Q: Why explore enterprise rather than more charitable funding?
A: Funding is scarce and always comes with strings. There are things we want to do that don’t fit funder priorities. Enterprise feels like a way of being more self-reliant while staying true to our mission.

Q: What attracted you to Profit for Good?
A: The learning journey and the local cohort. I’m Sunderland born, so building a network of people doing similar things mattered to me. It wasn’t just “here’s some money, off you go”. It felt genuinely supportive.

Q: How has it been running enterprise alongside your charity work?
A: Challenging at times – it’s another thing to do in an already full workload. Sometimes heading to the training days felt stressful, but once you’re there it’s like buying a bit of brain-space. It’s worth it.

Q: What have you learned from Profit for Good?
A: The big one is my relationship with profit. Charging for things has always felt a bit alien, almost compromising. Understanding that earning money doesn’t undermine our values has been huge.
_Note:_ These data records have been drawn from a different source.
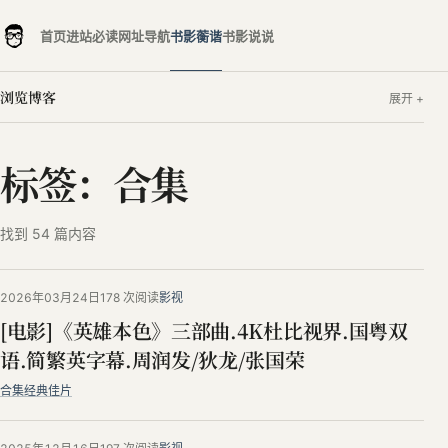
首页
进站必读
网址导航
书影蘅谐
书影说说
浏览博客
标签：合集
找到 54 篇内容
2026年03月24日
178 次阅读
影视
[电影]《英雄本色》三部曲.4K杜比视界.国粤双
语.简繁英字幕.周润发/狄龙/张国荣
合集
经典佳片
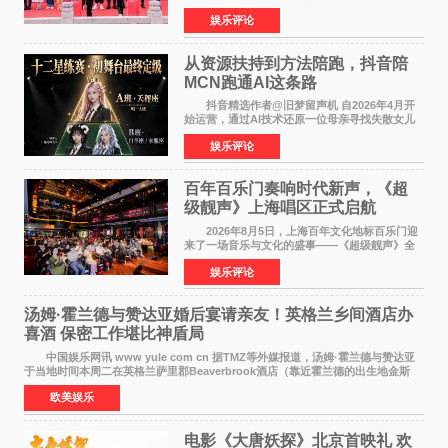
早年凭电影《华容道》获得金鸡奖、华表奖提
娱乐评论
名，此后长期参与国内外电影制作，其担任制片
人参与的作品亦曾
从资源扶持到方法陪跑，抖音陪
MCN跑通AI这条路
抖音精选作者@旧梦留声机 自2026年4月开
始运营，通过AI技术还原一位母亲寻找失散女儿
的故事，凭借强情感表达获得大量用户关注，发
娱乐评论
布仅21小时便获得超1亿曝光、超1000万互动。
此后，账号持续沿
百年百乐门奏响时代新声，《超
级靓声》上海唱区正式启航
2026年8月5日，上海百年文化地标百乐门迎
来了一场音乐与文化的盛事——《超级靓声》全
国励志音乐公益节目上海唱区新闻发布会暨启动
娱乐评论
仪式在此隆重举行。各界领导、嘉宾与媒体朋友
齐聚一堂，共同
汤姆·霍兰德与赞达亚婚后宴请亲友！英格兰乡间酒店办
喜酒 保密工作堪比神盾局
中国娱乐网讯 www yule com cn 据TMZ等外媒报道，汤姆·霍兰德与赞达亚
于当地时间本周二在英格兰萨里郡Beaverbrook酒店（靠近霍兰德的出生地金斯
顿）举办婚宴，邀请家人与朋友们喝喜酒，庆祝
欧美娱乐
电影《大唐妖探》北京首映礼 欢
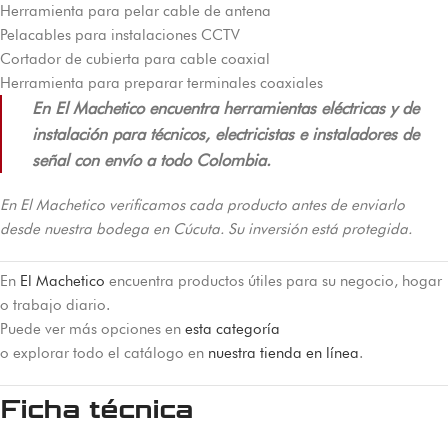
Herramienta para pelar cable de antena
Pelacables para instalaciones CCTV
Cortador de cubierta para cable coaxial
Herramienta para preparar terminales coaxiales
En El Machetico encuentra herramientas eléctricas y de
instalación para técnicos, electricistas e instaladores de
señal con envío a todo Colombia.
En El Machetico verificamos cada producto antes de enviarlo
desde nuestra bodega en Cúcuta. Su inversión está protegida.
En
El Machetico
encuentra productos útiles para su negocio, hogar
o trabajo diario.
Puede ver más opciones en
esta categoría
o explorar todo el catálogo en
nuestra tienda en línea
.
Ficha técnica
Q: What difference has that shift in thinking made?
A: We’ve always run free sessions with “pay what you feel” and we’ve always had waiting lists. We didn’t want a two-tier system; those who can pay and those who can’t. But recently we tried a paid singing group for older people, just a fiver, and everyone paid. It was a revelation: no funding bid, no hoops, just something people valued. It’s definitely chipping away at my resistance to profit.

Q: Would you consider repayable finance or social investment now?
A: Before the programme, absolutely not. Now it feels more possible. Hearing from others further along that journey has made it much less scary.

Q: What are your long-term plans?
A: We’ve already done bits of consultancy and evaluation work. We want to grow youth-voice training and, most excitingly, build youth leadership into the enterprise. The dream is that young people become the consultants. That’s when the enterprise and our core mission really merge.

Q: What impact is your enterprise is having?
A: We’ve made money and started gathering client testimonials. We’re building a track record. It’s early days, but it’s happening.

Q: What’s been the best part of Profit for Good?
A: It’s been richer than I expected. It’s sparked big conversations across our organisation and shifted our thinking. And I absolutely love the Sunderland cohort — they’re brilliant.